Choline base exchange activity in rat hepatocyte nuclei and nuclear membranes.

Previous investigations have demonstrated the presence of phospholipids as a component of chromatin; however the mechanism of their synthesis, namely if they are synthesized in the nuclei or in the cytoplasm (microsomal fraction), from where they may eventually be transported to the nucleus, has not yet been clarified. The phosphatidylcholine, for example, can be formed, albeit in a limited amount, by an interconversion reaction between bases. The aim of the present research was to ascertain the presence of the enzyme complex responsible for this reaction in hepatocyte nuclei and in isolated nuclear membrane. The incorporation of [14C]-choline in phosphatidylcholine was assayed in microsomes, hepatocyte nuclei, liver nuclei and nuclear membranes of rat liver.
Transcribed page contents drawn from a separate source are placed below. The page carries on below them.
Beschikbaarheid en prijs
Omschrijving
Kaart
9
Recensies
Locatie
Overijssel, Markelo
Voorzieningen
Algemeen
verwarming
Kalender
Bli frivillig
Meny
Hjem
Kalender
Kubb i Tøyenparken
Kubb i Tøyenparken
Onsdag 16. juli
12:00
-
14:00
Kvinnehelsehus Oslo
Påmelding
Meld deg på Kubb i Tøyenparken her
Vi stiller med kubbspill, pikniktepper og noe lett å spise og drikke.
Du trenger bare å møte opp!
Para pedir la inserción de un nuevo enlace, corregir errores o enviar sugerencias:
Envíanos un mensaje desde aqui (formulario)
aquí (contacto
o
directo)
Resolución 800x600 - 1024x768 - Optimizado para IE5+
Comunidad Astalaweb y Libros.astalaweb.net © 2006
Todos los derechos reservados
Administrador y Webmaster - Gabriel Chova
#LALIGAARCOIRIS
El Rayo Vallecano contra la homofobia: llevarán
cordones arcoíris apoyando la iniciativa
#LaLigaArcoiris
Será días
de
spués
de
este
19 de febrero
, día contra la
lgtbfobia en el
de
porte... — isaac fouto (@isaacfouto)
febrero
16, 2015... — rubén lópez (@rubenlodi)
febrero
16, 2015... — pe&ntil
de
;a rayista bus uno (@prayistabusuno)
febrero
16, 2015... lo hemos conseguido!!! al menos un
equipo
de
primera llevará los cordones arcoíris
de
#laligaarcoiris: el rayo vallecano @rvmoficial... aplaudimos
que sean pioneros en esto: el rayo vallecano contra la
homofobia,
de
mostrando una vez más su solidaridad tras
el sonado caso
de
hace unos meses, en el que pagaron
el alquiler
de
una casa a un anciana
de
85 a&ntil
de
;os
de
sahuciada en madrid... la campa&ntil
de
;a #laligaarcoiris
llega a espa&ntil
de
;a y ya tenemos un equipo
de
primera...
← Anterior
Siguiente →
The reaction was Ca(2+)-dependent and the specific activity was higher in microsomes but was present, albeit at a low level, also in nuclei and in nuclear membranes. Possible contaminations were excluded by specific microsomal markers and by the reaction time course. In fact, the nuclear reaction reached the maximum level slowly with respect to microsomes. Since the phosphatidylcholine extracted from the nuclei show an enrichment in unsaturated fatty acids of monoenoic fraction, such as oleic acid, the difference in reaction kinetics has been tentatively explained as due to the phosphatidylcholine fatty acid content. The presence of this base exchange enzyme complex may allow a fast change in chromatin phospholipid composition.